> _What to do_: Omit the images, then print each record below exactly as it reads.

Page images and extracted text
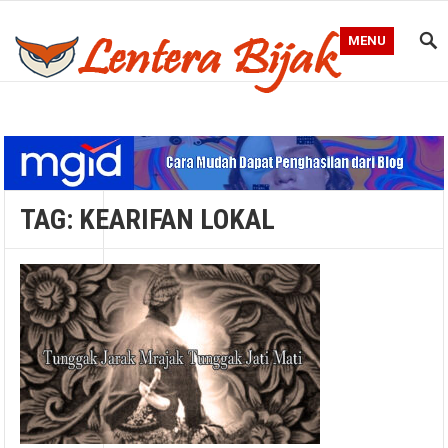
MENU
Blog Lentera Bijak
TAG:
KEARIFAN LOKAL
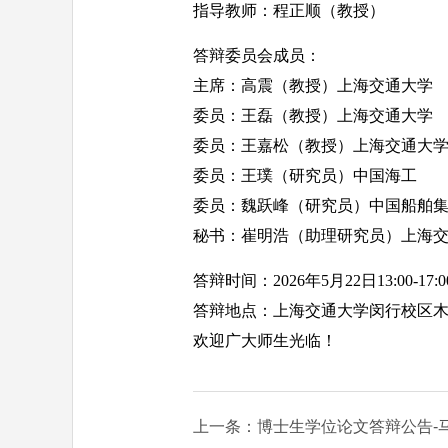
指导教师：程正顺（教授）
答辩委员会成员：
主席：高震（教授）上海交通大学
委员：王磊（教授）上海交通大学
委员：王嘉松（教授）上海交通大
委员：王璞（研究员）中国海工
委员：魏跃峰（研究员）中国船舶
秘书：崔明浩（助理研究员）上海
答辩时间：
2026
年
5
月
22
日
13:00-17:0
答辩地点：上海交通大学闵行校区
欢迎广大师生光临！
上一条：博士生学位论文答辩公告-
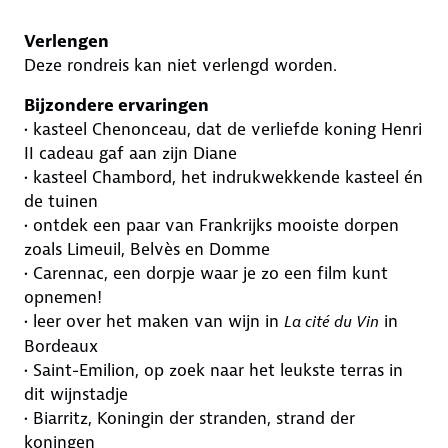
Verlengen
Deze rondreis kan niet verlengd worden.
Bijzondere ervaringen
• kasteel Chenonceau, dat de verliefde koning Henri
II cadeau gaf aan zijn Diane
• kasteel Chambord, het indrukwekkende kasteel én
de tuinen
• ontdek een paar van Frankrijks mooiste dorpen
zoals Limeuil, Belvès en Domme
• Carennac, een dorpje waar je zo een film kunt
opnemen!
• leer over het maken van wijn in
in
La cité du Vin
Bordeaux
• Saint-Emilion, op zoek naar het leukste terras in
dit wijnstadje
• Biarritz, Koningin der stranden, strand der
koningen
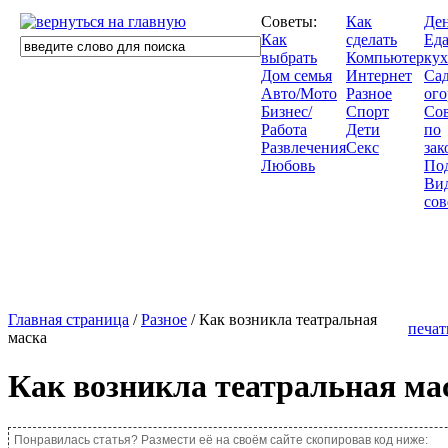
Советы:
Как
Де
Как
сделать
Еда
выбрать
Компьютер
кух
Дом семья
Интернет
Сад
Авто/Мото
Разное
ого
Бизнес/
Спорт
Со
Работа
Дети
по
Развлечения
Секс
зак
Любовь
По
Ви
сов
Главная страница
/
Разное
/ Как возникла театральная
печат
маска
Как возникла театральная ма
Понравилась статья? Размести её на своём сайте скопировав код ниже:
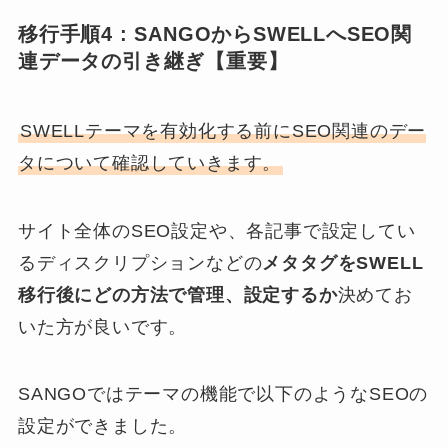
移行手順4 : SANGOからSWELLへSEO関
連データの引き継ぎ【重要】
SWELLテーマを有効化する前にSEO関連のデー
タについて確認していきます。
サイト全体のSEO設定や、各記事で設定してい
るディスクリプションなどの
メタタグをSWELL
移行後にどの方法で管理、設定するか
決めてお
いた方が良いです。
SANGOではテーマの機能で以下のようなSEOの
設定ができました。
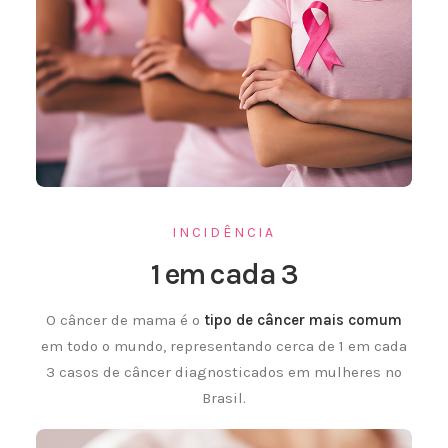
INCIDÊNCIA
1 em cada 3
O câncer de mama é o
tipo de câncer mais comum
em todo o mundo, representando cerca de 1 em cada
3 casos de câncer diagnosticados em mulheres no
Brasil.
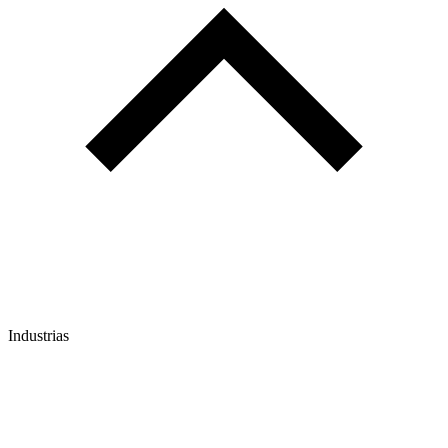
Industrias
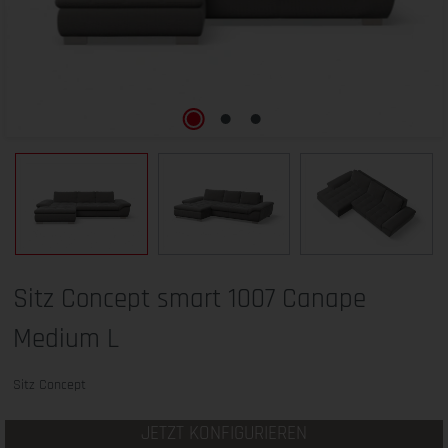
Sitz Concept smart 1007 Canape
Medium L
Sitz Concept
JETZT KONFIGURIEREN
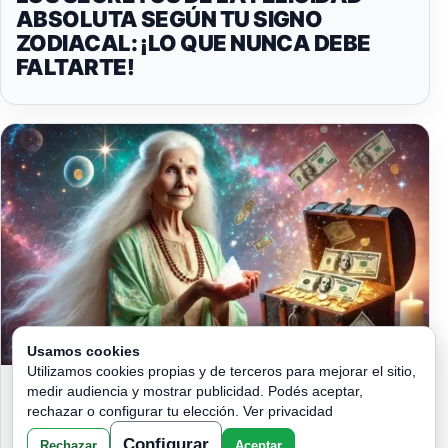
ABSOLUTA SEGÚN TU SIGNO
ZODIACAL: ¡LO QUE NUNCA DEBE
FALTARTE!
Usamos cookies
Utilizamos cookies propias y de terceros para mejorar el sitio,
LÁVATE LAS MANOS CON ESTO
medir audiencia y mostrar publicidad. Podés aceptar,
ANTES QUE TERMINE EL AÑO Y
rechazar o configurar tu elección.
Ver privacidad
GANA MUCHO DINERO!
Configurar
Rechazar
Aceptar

> _Output for this task_:
MENU
Blog Lentera Bijak
TAG:
KEARIFAN LOKAL
指导教师：程正顺（教授）
答辩委员会成员：
主席：高震（教授）上海交通大学
委员：王磊（教授）上海交通大学
委员：王嘉松（教授）上海交通大
委员：王璞（研究员）中国海工
委员：魏跃峰（研究员）中国船舶
秘书：崔明浩（助理研究员）上海
答辩时间：
2026
年
5
月
22
日
13:00-17:0
答辩地点：上海交通大学闵行校区
欢迎广大师生光临！
上一条：博士生学位论文答辩公告-
Verlengen
Deze rondreis kan niet verlengd worden.
Bijzondere ervaringen
• kasteel Chenonceau, dat de verliefde koning Henri
II cadeau gaf aan zijn Diane
• kasteel Chambord, het indrukwekkende kasteel én
de tuinen
• ontdek een paar van Frankrijks mooiste dorpen
zoals Limeuil, Belvès en Domme
• Carennac, een dorpje waar je zo een film kunt
opnemen!
• leer over het maken van wijn in
in
La cité du Vin
Bordeaux
• Saint-Emilion, op zoek naar het leukste terras in
dit wijnstadje
• Biarritz, Koningin der stranden, strand der
koningen
Советы:
Как
Де
Как
сделать
Еда
выбрать
Компьютер
кух
Дом семья
Интернет
Сад
Авто/Мото
Разное
ого
Бизнес/
Спорт
Со
Работа
Дети
по
Развлечения
Секс
зак
Любовь
По
Ви
сов
Главная страница
/
Разное
/ Как возникла театральная
печат
маска
Как возникла театральная ма
Понравилась статья? Размести её на своём сайте скопировав код ниже:
移行手順4 : SANGOからSWELLへSEO関
連データの引き継ぎ【重要】
SWELLテーマを有効化する前にSEO関連のデー
タについて確認していきます。
サイト全体のSEO設定や、各記事で設定してい
るディスクリプションなどの
メタタグをSWELL
移行後にどの方法で管理、設定するか
決めてお
いた方が良いです。
SANGOではテーマの機能で以下のようなSEOの
設定ができました。
INCIDÊNCIA
1 em cada 3
O câncer de mama é o
tipo de câncer mais comum
em todo o mundo, representando cerca de 1 em cada
3 casos de câncer diagnosticados em mulheres no
Brasil.
Industrias
Sitz Concept smart 1007 Canape
Medium L
Sitz Concept
JETZT KONFIGURIEREN
ABSOLUTA SEGÚN TU SIGNO
ZODIACAL: ¡LO QUE NUNCA DEBE
FALTARTE!
Usamos cookies
Utilizamos cookies propias y de terceros para mejorar el sitio,
LÁVATE LAS MANOS CON ESTO
medir audiencia y mostrar publicidad. Podés aceptar,
ANTES QUE TERMINE EL AÑO Y
rechazar o configurar tu elección.
Ver privacidad
GANA MUCHO DINERO!
Configurar
Rechazar
Aceptar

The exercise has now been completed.